Verify permutation equivalence of Multi-Head Attention in PyTorch
dev/pytorch
| machine learning
It’s well known that Multi-Head Attention is permutation equivalent (e.g. here). Let’s verify it in PyTorch.
import torch
from torch import nn
batch_size = 16
seq_length = 10
embed_dim = 384
n_heads = 8
attn = nn.MultiheadAttention(embed_dim, n_heads, batch_first=True)
X = torch.rand(batch_size, seq_length, embed_dim)

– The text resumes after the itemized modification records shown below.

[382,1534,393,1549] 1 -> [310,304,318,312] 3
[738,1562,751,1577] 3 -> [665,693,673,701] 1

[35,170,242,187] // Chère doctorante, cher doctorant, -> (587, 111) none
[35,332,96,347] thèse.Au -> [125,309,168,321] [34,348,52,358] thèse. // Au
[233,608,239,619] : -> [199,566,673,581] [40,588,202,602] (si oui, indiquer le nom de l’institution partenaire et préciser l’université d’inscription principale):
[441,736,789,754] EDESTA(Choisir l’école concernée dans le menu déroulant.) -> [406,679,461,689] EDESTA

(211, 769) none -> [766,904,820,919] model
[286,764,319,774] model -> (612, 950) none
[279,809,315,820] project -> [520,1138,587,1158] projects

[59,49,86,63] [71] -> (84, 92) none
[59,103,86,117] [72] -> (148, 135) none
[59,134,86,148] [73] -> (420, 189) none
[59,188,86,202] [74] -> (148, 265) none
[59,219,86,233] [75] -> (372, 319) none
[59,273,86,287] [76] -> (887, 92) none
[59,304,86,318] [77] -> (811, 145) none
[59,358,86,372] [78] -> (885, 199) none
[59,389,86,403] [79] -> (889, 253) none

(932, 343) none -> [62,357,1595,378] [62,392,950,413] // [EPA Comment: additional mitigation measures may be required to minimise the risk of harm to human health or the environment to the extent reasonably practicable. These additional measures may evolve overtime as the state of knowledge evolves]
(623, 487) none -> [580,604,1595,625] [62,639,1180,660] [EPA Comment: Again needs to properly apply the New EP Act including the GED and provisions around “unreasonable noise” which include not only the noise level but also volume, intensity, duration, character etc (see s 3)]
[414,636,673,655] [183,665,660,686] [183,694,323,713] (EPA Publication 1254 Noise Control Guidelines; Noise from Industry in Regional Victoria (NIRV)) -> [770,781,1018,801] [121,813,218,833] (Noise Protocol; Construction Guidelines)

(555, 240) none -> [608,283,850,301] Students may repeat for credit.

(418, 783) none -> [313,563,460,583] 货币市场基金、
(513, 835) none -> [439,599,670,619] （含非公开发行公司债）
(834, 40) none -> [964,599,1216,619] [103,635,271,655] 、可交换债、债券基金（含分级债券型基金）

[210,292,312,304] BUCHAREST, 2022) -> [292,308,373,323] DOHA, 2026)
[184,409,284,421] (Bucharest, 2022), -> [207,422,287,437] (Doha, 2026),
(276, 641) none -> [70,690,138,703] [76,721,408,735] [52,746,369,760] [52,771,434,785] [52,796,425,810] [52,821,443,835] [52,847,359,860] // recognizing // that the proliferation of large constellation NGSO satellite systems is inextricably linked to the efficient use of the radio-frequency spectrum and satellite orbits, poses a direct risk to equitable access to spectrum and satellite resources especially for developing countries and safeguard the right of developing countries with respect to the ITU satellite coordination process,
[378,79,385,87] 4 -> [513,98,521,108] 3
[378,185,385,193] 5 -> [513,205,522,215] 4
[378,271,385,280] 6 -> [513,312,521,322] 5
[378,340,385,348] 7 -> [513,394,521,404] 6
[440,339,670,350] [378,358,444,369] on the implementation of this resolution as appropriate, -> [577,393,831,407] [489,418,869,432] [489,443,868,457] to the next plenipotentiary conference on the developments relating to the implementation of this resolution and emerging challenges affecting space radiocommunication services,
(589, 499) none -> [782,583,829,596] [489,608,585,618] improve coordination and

o = torch.randperm(seq_length)
z1, _ = attn(X, X, X)
z2, _ = attn(X[:, o], X[:, o], X[:, o])
print(torch.allclose(z1[:, o], z2))
Almost certainly, it will print a False
.
What’s going wrong?
It turns out that PyTorch uses torch.float32
by default.
Let’s increase the precision to torch.float64
:
import torch
from torch import nn
batch_size = 16
seq_length = 10
embed_dim = 384
n_heads = 8
attn = nn.MultiheadAttention(embed_dim, n_heads, batch_first=True).to(torch.float64)
X = torch.rand(batch_size, seq_length, embed_dim, dtype=torch.float64)
o = torch.randperm(seq_length)
z1, _ = attn(X, X, X)
z2, _ = attn(X[:, o], X[:, o], X[:, o])
print(torch.allclose(z1[:, o], z2))
It should print True
now.